Once maple syrup is bottled, sugarmakers need adequate sales channels to ensure products go from farm to table. Farmers markets, festivals, on-farm sales and wholesale accounts are all popular sales channels.

“The markets do concern me sometimes. The more we expand, the harder we need to work to market our products,” Stein said. “But the potential of the market is an allure for me.”

Al Stein explains the tapping and sap collection process to visitors at Sweet Dream Maple Farm.

Stein, like other producers, benefits from efforts of the New York State Maple Producers Association events such as Maple Weekend. The statewide event helps Sweet Dream Maple Farm attract customers and generates significant on-farm sales. Expanding the sugarhouse allowed the farm to accommodate more visitors and generate additional sales.
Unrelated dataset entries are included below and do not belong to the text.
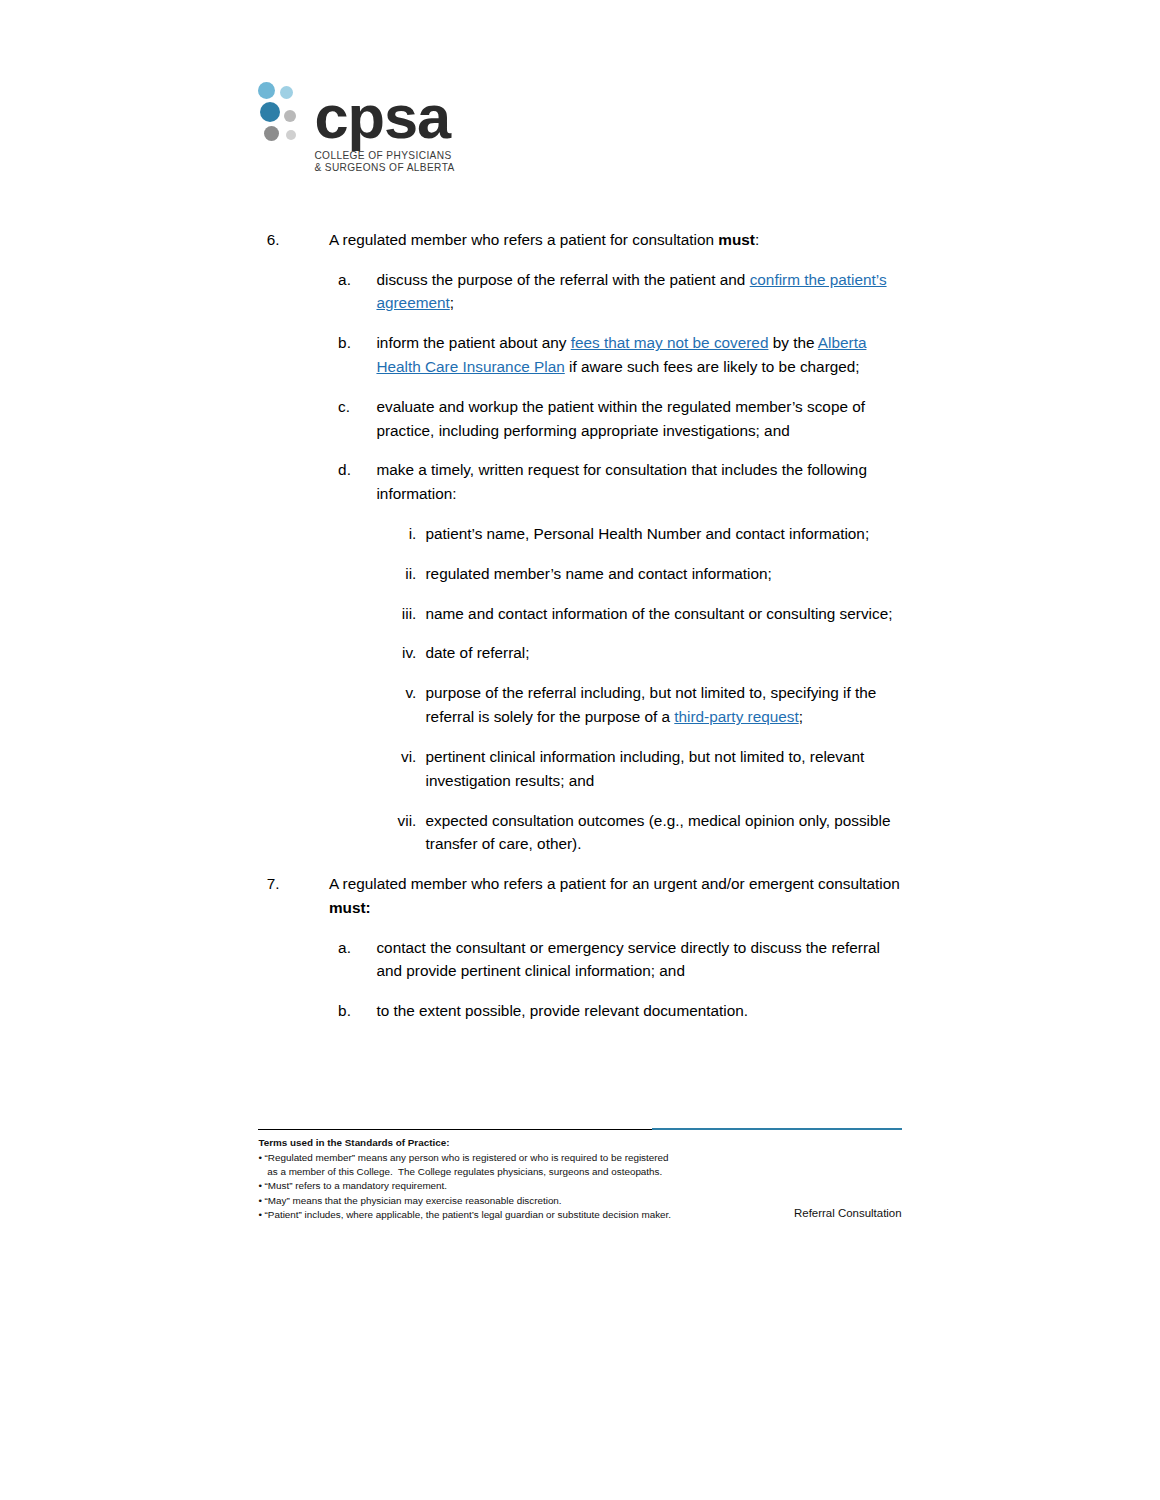cpsa
COLLEGE OF PHYSICIANS
& SURGEONS OF ALBERTA
A regulated member who refers a patient for consultation must:
discuss the purpose of the referral with the patient and confirm the patient’s agreement;
inform the patient about any fees that may not be covered by the Alberta Health Care Insurance Plan if aware such fees are likely to be charged;
evaluate and workup the patient within the regulated member’s scope of practice, including performing appropriate investigations; and
make a timely, written request for consultation that includes the following information:
patient’s name, Personal Health Number and contact information;
regulated member’s name and contact information;
name and contact information of the consultant or consulting service;
date of referral;
purpose of the referral including, but not limited to, specifying if the referral is solely for the purpose of a third-party request;
pertinent clinical information including, but not limited to, relevant investigation results; and
expected consultation outcomes (e.g., medical opinion only, possible transfer of care, other).
A regulated member who refers a patient for an urgent and/or emergent consultation must:
contact the consultant or emergency service directly to discuss the referral and provide pertinent clinical information; and
to the extent possible, provide relevant documentation.
Terms used in the Standards of Practice:
• “Regulated member” means any person who is registered or who is required to be registered
as a member of this College. The College regulates physicians, surgeons and osteopaths.
• “Must” refers to a mandatory requirement.
• “May” means that the physician may exercise reasonable discretion.
• “Patient” includes, where applicable, the patient’s legal guardian or substitute decision maker.
Referral Consultation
For Bouchard, finding a market for Spring Harvest Maple Farm’s products is not an issue: She rented land with an additional 400 taps to access more sap to meet local demand. The challenge was figuring out which value-added products had the best market potential.

Sweet Dream Maple Farm expanded its operations to produce even more pure New York maple syrup.

“Every year, we think about what our customers want and what will set us apart from others,” she explained.

Bouchard attends the annual Vermont Maple Sugar Makers Association Maplerama event to see what sugarmakers in her neighboring state are selling and monitors sales during New Hampshire’s Maple Weekend. This season, maple popcorn was a huge hit, selling out within hours; Bouchard plans to make more for 2018 while pulling back on maple caramels, which were less popular.

Adding more taps and upgrading their evaporator helped Sweet Dream Maple Farm increase production of its sought-after maple syrup.

Soukoup knew he couldn’t expand from 800 to 3,000 taps without tapping into additional markets. In 2013, Soukoup Farms participated in 10 festivals; as syrup production increased, so did their festival attendance. Last season, the farm generated 60 percent of its sales from attendance at 50 festivals.

Expanding the sugarhouse allowed Soukoup to increase the size of the farm store (where he generates 30 percent of annual sales) and he continues working to land additional wholesale and retail accounts.

“We knew we could easily make more syrup; the problem was selling more syrup,” Soukoup said. “When we started expanding five years ago, we never imagined this was the direction we’d be heading, but the more we expand, the more I want to keep wanting to get bigger and bigger.”